NEW YORK ( TheStreet) -It's time once again to select our top oil stocks for the coming year. Last year saw some interesting energy developments, all of which were sidetracked by the BP oil spill -- and made predictions for the year impossible.
Barring something unforeseeable like that, however, 2011 promises to be a great year for energy, with a rising crude price and what I believe will also be a breakout year for natural gas in sharp contrast to most energy analysts out there who see natural gas as remaining flat for the coming 12 months. So, let's get to the picks.
Just about everyone has gotten on the bandwagon, calling for $100 dollar or more crude oil prices in 2011. Now, I could claim to be the bandleader, having made my call for $100 oil in the second quarter of 2011 as early as August, but the overwhelming chorus of bullish oil predictions has me a little worried now. I mean, when was the last time everybody was right at once?

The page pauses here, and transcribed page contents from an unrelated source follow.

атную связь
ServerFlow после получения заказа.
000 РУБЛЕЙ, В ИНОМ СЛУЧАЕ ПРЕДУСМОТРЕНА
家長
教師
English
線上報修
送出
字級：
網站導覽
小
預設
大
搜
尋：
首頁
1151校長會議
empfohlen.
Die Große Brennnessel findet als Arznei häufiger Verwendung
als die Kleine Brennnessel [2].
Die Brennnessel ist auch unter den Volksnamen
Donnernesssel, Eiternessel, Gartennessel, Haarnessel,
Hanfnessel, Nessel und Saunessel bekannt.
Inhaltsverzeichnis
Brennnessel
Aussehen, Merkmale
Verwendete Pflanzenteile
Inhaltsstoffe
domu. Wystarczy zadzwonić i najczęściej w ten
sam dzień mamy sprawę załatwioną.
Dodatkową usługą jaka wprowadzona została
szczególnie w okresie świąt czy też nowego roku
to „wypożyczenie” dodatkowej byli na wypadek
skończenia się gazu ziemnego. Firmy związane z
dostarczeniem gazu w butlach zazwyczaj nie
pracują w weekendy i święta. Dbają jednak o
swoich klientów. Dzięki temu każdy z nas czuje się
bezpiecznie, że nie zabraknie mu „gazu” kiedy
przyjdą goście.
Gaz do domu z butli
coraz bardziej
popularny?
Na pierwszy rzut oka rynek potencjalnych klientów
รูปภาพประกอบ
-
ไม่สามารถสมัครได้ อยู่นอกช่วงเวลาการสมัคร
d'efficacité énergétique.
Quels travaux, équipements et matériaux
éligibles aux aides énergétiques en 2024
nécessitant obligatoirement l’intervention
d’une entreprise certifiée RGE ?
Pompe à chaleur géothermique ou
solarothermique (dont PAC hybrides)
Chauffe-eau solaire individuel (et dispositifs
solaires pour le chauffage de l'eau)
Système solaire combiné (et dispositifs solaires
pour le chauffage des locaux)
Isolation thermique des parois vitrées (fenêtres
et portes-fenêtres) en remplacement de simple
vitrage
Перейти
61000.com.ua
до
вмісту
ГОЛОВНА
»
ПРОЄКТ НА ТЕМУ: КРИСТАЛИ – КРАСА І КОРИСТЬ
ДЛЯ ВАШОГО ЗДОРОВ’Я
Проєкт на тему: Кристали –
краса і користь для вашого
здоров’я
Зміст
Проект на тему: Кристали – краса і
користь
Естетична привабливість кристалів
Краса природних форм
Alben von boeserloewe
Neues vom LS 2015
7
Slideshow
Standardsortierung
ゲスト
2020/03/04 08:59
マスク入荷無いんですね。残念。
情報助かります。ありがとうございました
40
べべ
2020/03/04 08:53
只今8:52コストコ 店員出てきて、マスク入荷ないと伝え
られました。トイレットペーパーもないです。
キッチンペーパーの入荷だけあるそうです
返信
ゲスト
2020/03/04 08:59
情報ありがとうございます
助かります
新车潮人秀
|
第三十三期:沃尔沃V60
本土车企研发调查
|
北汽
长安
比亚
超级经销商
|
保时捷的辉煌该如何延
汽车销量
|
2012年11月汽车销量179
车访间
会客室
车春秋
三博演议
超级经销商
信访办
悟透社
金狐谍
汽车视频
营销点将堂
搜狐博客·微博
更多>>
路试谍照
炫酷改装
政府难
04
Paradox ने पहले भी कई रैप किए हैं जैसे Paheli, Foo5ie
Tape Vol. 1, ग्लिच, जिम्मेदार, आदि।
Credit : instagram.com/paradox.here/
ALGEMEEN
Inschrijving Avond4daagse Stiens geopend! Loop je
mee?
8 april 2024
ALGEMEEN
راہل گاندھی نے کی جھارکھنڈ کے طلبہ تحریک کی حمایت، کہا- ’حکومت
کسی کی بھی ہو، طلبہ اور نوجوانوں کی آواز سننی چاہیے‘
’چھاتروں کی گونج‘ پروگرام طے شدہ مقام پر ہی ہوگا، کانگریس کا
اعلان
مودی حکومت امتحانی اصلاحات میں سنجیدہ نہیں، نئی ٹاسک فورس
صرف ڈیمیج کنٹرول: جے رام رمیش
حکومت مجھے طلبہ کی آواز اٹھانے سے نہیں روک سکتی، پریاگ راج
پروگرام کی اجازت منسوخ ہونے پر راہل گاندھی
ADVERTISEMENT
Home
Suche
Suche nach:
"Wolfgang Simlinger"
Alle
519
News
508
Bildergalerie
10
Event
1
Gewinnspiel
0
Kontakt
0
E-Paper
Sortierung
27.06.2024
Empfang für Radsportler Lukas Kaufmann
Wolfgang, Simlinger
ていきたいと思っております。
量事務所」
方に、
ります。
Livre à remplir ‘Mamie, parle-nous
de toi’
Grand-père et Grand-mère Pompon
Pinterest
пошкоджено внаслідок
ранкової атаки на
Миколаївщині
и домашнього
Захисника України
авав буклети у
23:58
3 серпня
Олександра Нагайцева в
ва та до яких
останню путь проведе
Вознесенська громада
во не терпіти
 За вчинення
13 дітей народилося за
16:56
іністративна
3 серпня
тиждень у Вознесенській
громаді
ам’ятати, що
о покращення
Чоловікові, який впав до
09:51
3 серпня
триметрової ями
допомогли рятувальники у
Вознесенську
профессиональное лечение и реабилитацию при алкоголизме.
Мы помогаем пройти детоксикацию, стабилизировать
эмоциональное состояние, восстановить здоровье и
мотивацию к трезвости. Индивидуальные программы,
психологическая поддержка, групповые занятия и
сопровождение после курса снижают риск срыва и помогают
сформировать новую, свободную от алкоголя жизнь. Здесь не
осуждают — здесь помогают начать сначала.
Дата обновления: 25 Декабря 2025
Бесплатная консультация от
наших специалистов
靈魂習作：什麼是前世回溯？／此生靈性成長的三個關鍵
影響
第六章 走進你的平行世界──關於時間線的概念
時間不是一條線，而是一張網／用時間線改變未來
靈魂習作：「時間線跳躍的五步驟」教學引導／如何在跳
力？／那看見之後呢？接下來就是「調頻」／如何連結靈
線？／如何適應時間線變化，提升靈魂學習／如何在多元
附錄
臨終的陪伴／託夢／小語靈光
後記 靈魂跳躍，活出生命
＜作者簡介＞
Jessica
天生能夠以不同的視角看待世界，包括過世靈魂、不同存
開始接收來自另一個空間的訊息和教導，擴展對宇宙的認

Still, with investment interest in oil being fueled by a recovery that is clearly on track, industrial growth both here and in the emerging markets and a real shortage of oil services units to get to the backlog caused by the summertime BP (BP) disaster, it's tough to be bearish on the price of crude. The "risk trade" alone is enough to force crude over the $100 dollar hurdle relatively quickly. If oil is headed higher in 2011, there are obvious ways to take advantage of the trend - and no, that does not include the futures-based ETF's for oil like the United States Oil Fund (USO), probably the worst investment out there. The best way to leverage a rising price for crude is with the integrated oil companies, historically the best proxy. In that space, Exxon-Mobil (XOM - Get Report) has continued to be my top pick for its best of class return-on-equity (ROE) and its underperformance compared to the other large integrated stocks. I am relying upon Exxon's proven execution of long-term strategy, 25-year history of increasing dividends and stock buyback programs to prove that it will ultimately outperform the rest of the sector.